My bike and I were cruising down the riverside Dave Clark Path on Monday, enjoying the afternoon sunshine. Loud squawking from the river drew my attention. The racket was coming from a pair of Canada geese that were settling in on one of the pylons on the river’s far side. Then I looked up, and another goose was looking around from the long-established osprey nest on top of the old electric or telegraph pole up there.
Keeping in mind that “digital zoom” is not what might be wished, here’s a closer look:
This was just one goose. Possibly its mate was out and about, looking for a better spot. But what happens if the newcomers decide to stay and sit on a couple of eggs until they hatch? And the ospreys that built the nest come back and find them there?

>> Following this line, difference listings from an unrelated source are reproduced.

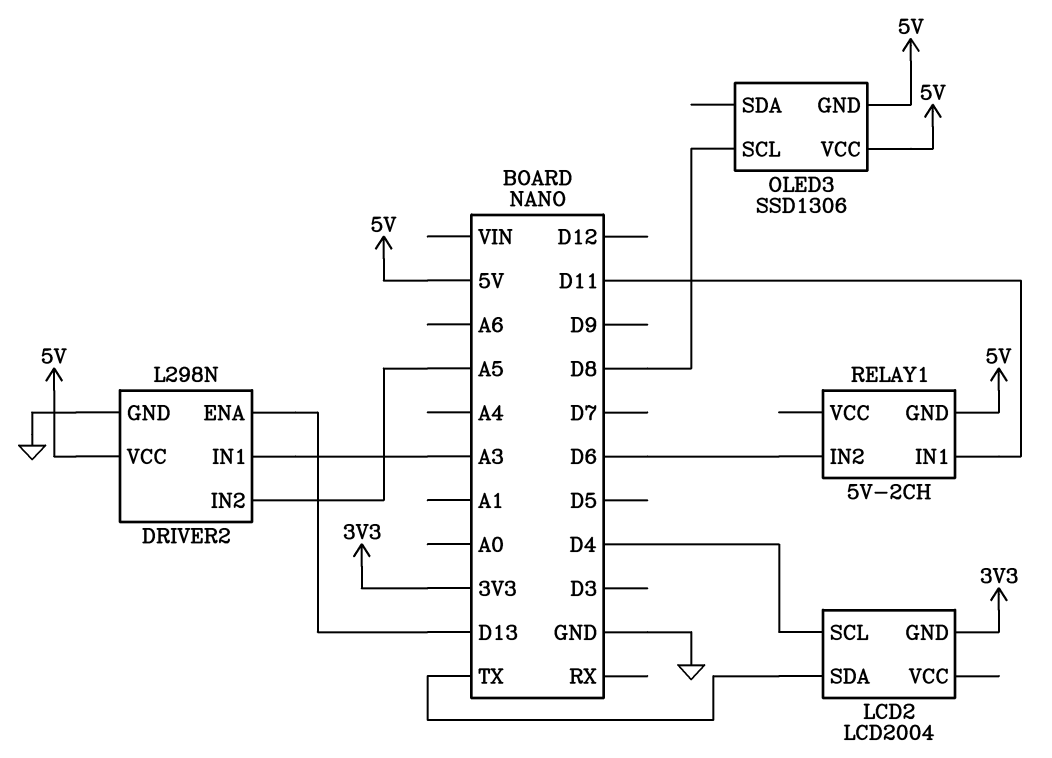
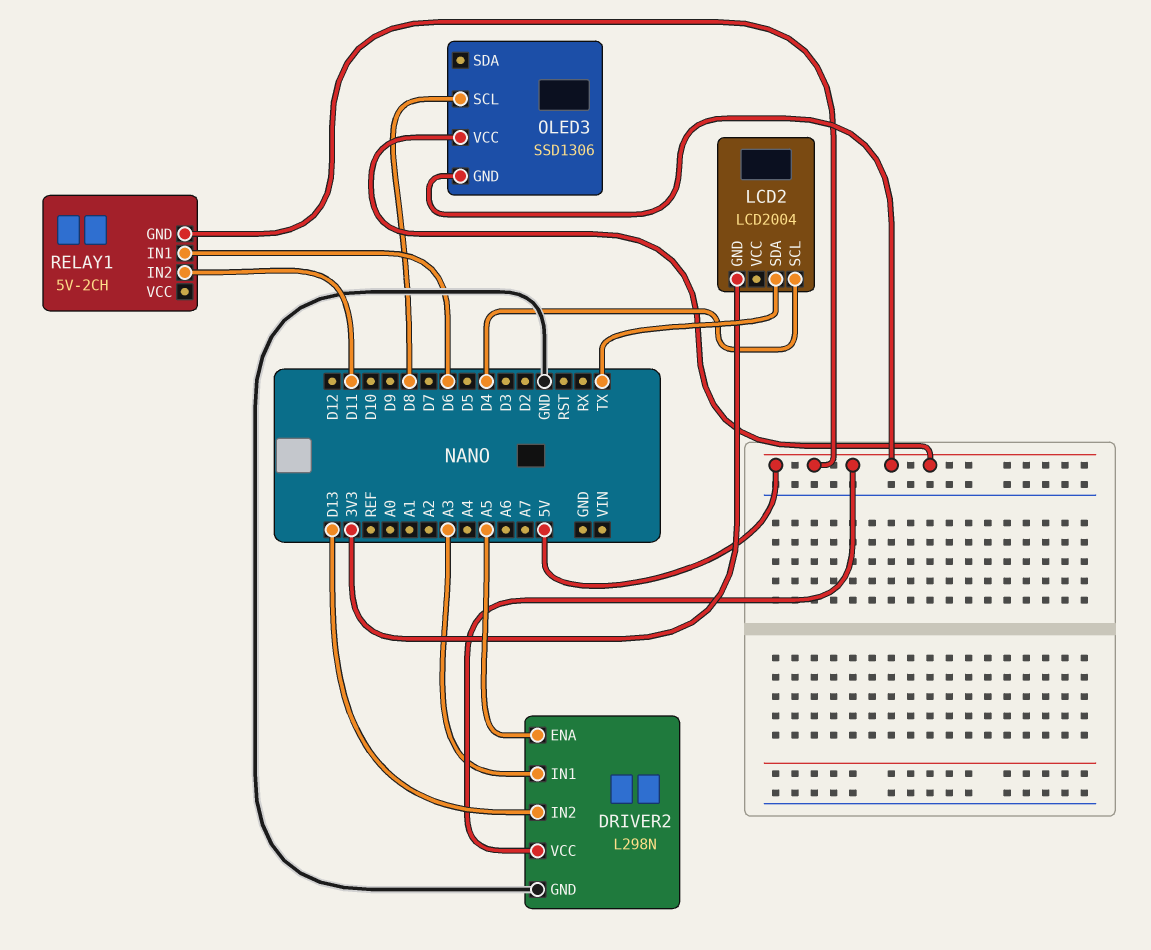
DRIVER2 pin ENA: D13 -> A5
DRIVER2 pin IN2: A5 -> D13
RELAY1 pin IN1: D11 -> D6
RELAY1 pin IN2: D6 -> D11

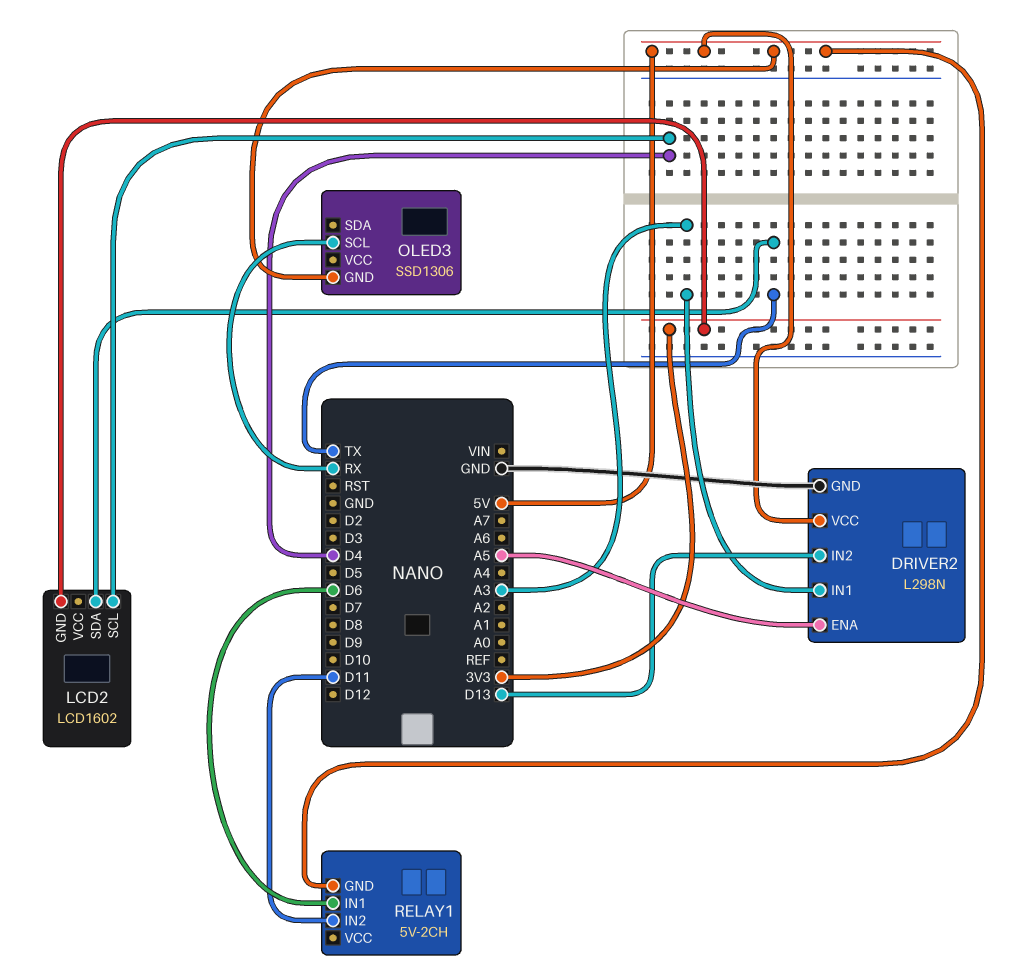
LCD2: LCD2004 -> LCD1602
OLED3 pin SCL: D8 -> RX
OLED3 pin VCC: 5V -> none

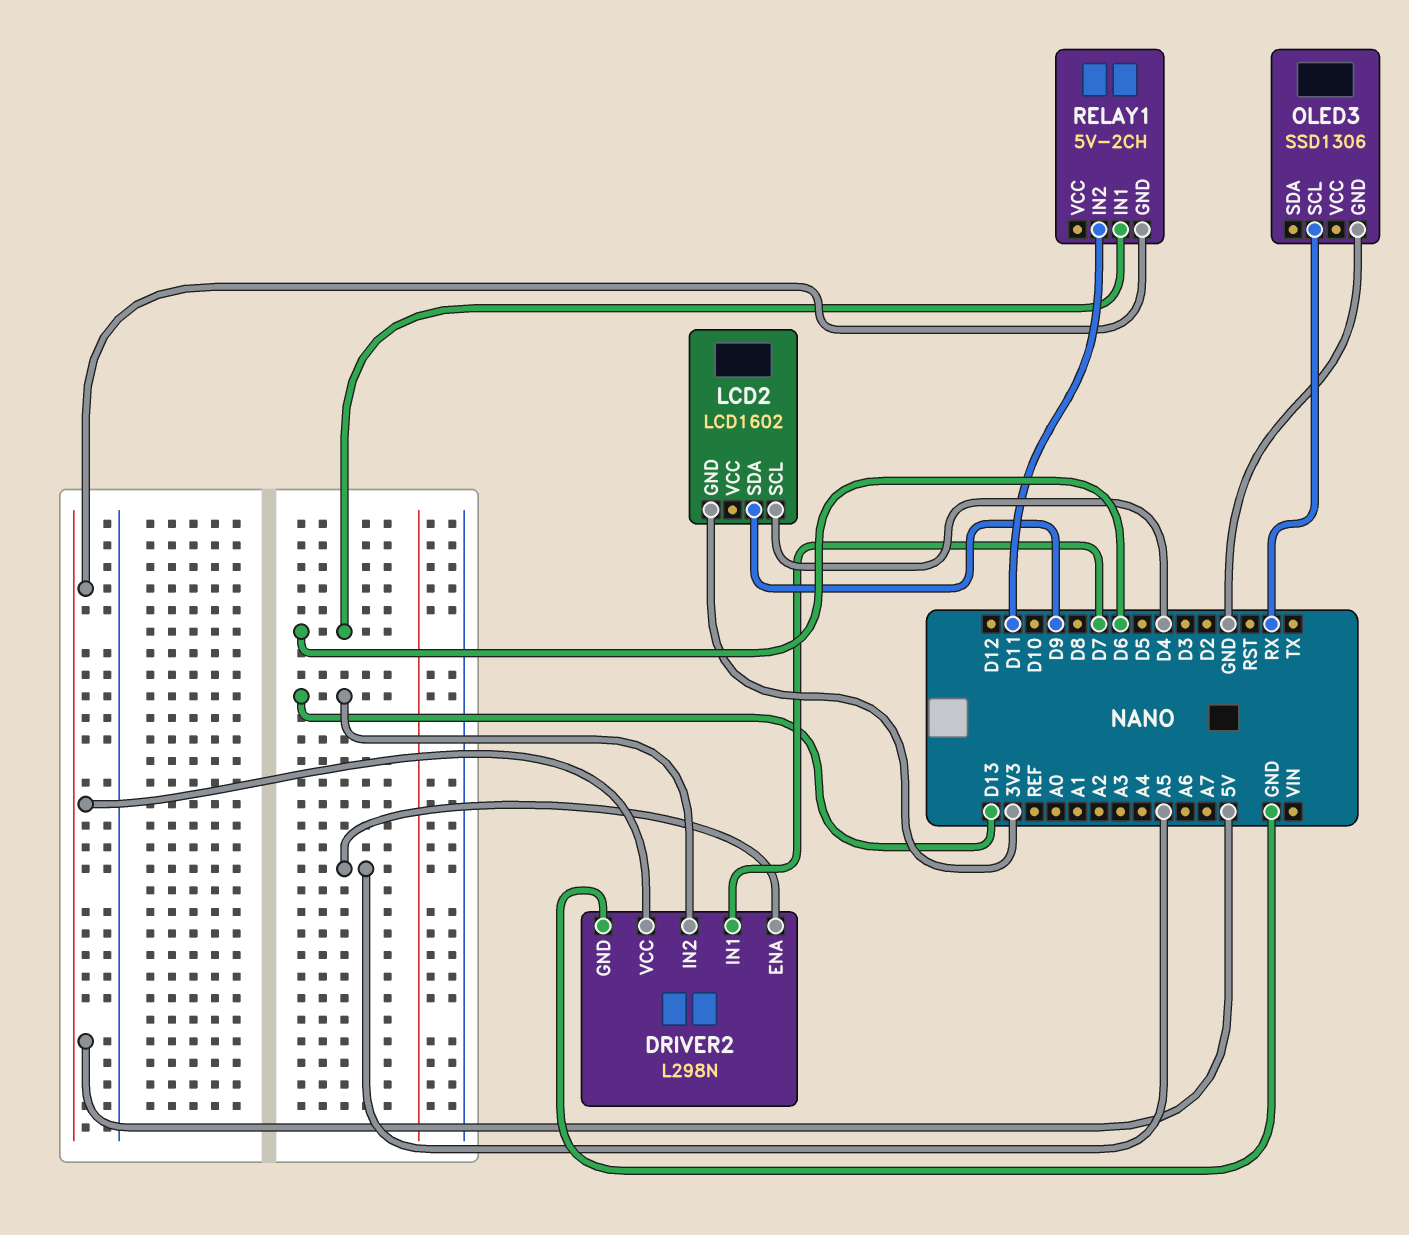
DRIVER2 pin IN1: A3 -> D7
LCD2 pin SDA: TX -> D9
OLED3 pin GND: 5V -> GND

Geese taking over osprey nests, I learned online, are nothing new. In 1987 the Journal of Raptor Research, published by the Raptor Research Foundation in Waco, Texas, reported the results of a five-year study of nest site competition between Canada geese and ospreys at Lake Almanor in California. The lake is in Plumas County, about 60 miles east of Red Bluff.
Daniel Airola had observed dozens of osprey nests near the lake over five springtime nesting seasons from 1980 through 1984. “My observations show,” he wrote, “that Canada geese can appropriate and successfully defend a nest site from ospreys, causing osprey reproductive failure. Results support (a previous researcher’s) conclusion that conflicts are most likely to occur during years with cold spring weather.”

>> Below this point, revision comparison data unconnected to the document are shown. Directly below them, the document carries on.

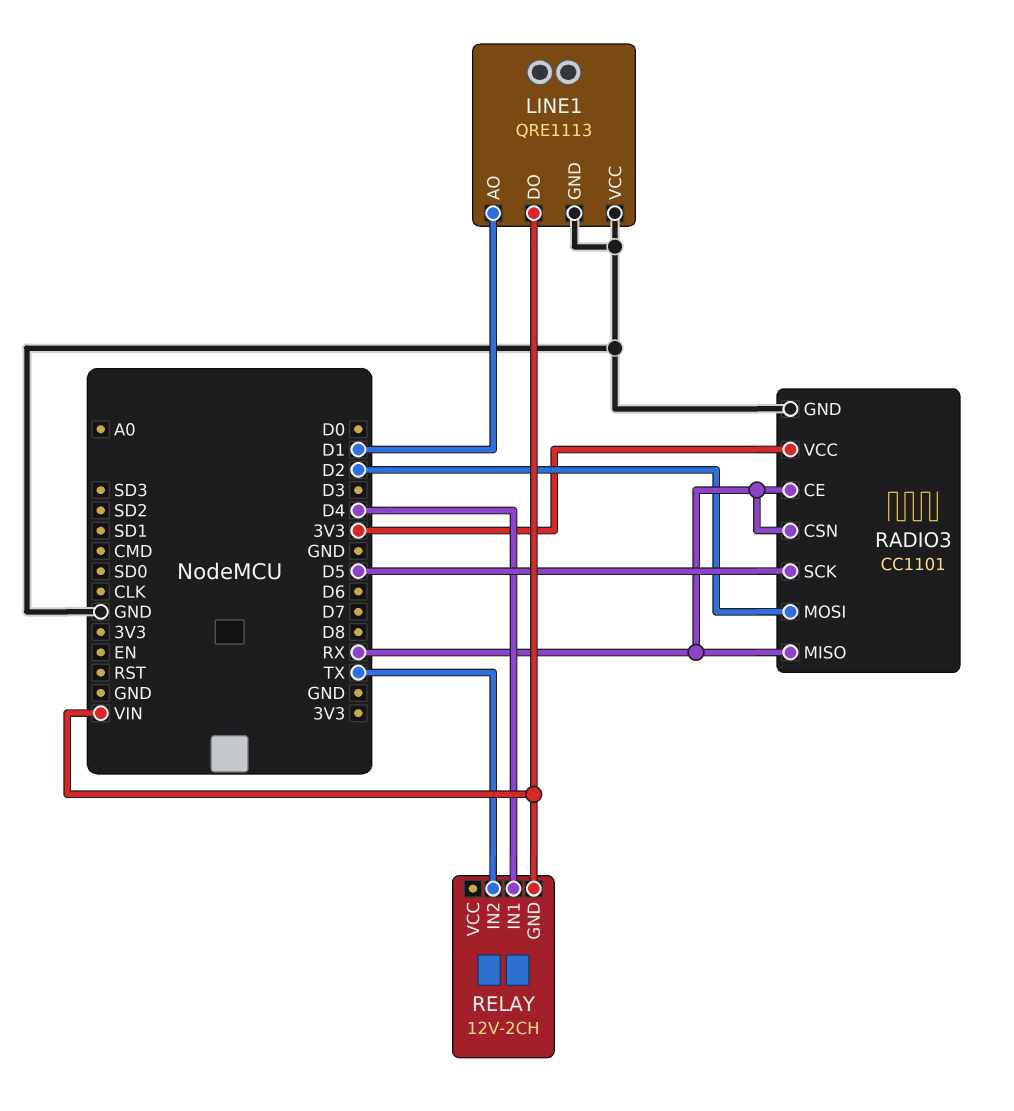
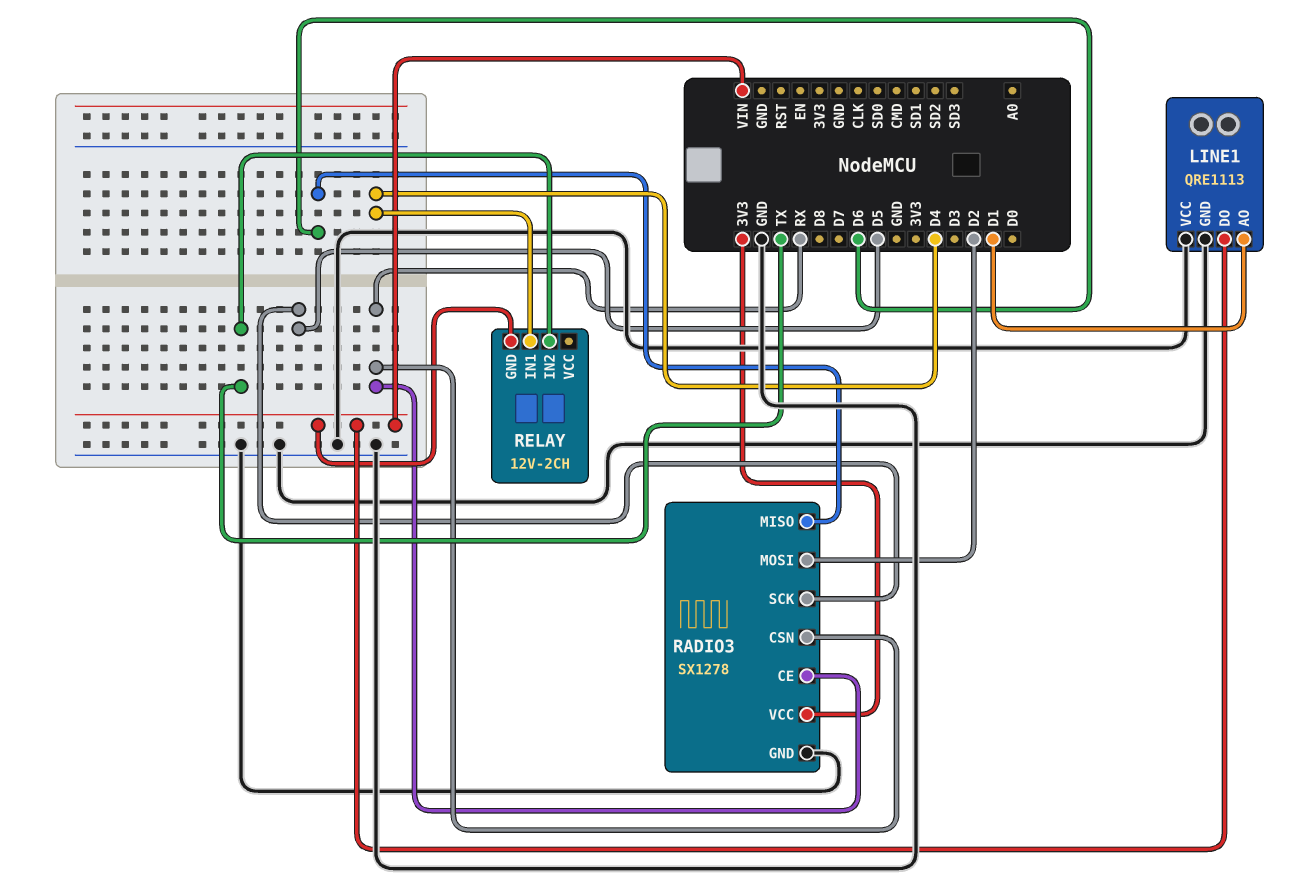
RADIO3: CC1101 -> SX1278
RADIO3 pin MISO: RX -> D6

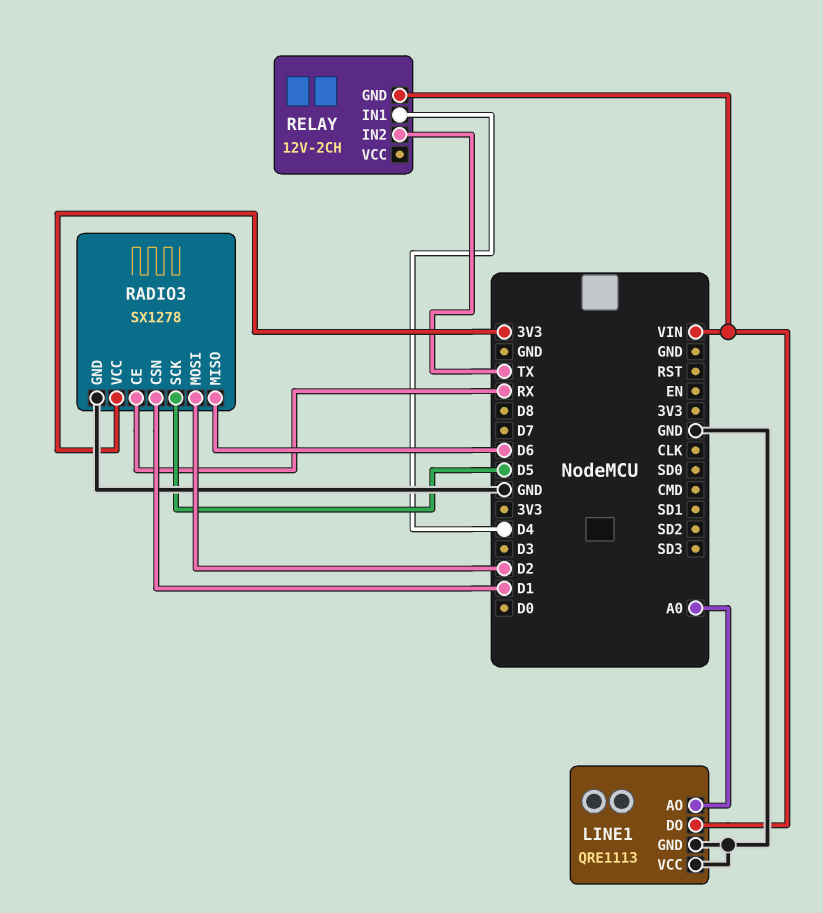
LINE1 pin AO: D1 -> A0
RADIO3 pin CSN: RX -> D1

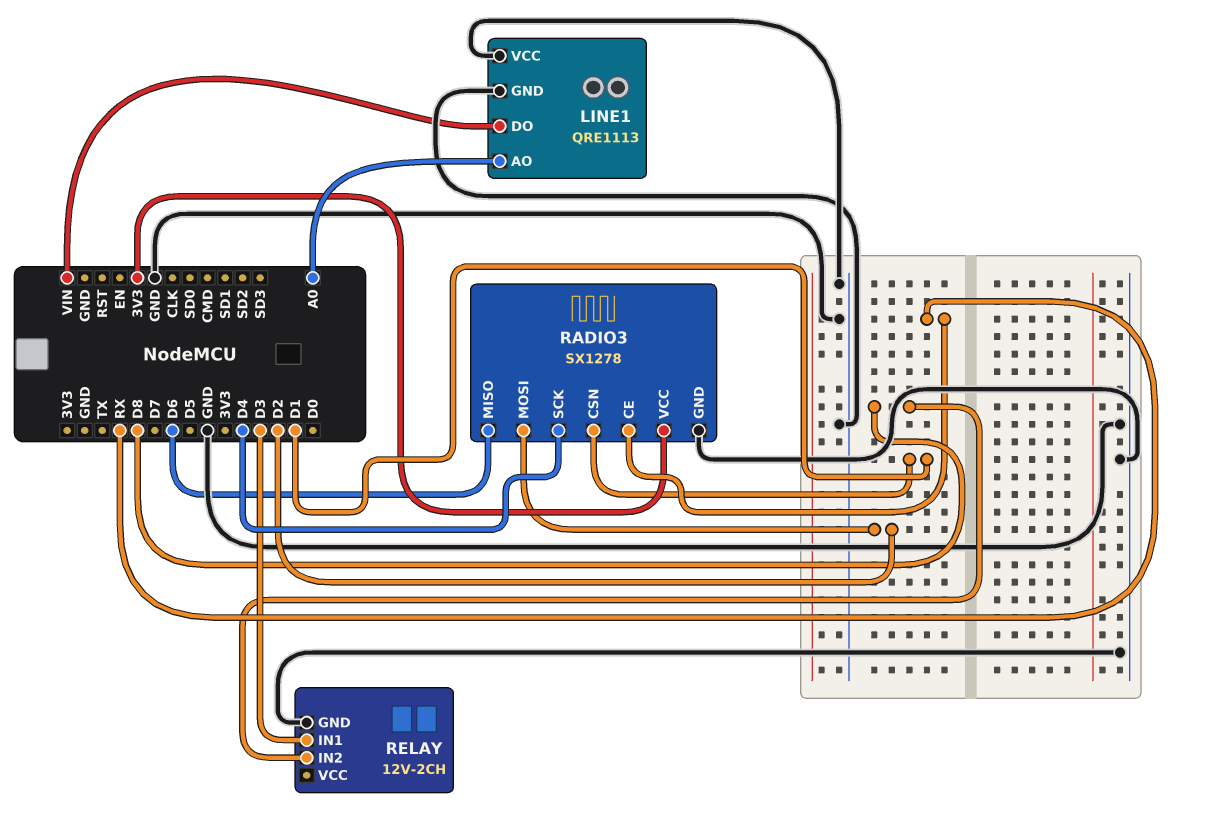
RADIO3 pin SCK: D5 -> D4
RELAY pin GND: VIN -> GND
RELAY pin IN1: D4 -> D3
RELAY pin IN2: TX -> D8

Reproductive failure? That sounds serious. But Airola adds a reassuring note: “Effects of nest site competition on reproduction by both species appear to be minimal…. Geese disrupt osprey reproduction too seldom to substantially affect the osprey population at Lake Almanor.”
Let’s hope that what was true on one lake in the Sierra Nevada in the 1980s holds true even now, and in the Willamette Valley too. (hh)
Hey, how ’bout this! The Osprey’s might apply for a CARA-sell forgiveable loan to fund a new site. They do “live” in the qualifying area. JE
This same phenomena occurred a few years ago, only on one of the pylons upstream from the Ellsworth St. bridge. We were fortunate enough to watch later when one of the goslings was pushed from the nest by one of the parents. It was a long fall, bit of a splash and it swam away. Another one of those times when we wished we had our camera!!!
Perhaps CARA could begin a proper nest-building program across the length of the bridge, commissioning goose nests, then osprey nests and other nests of other winged creatures. Affordable housing so that all birds might avoid living on the street.
Birds of a feather. “…likely to occur during years with cold spring weather.”
Foreshadowing what is in store for us in the coming weeks?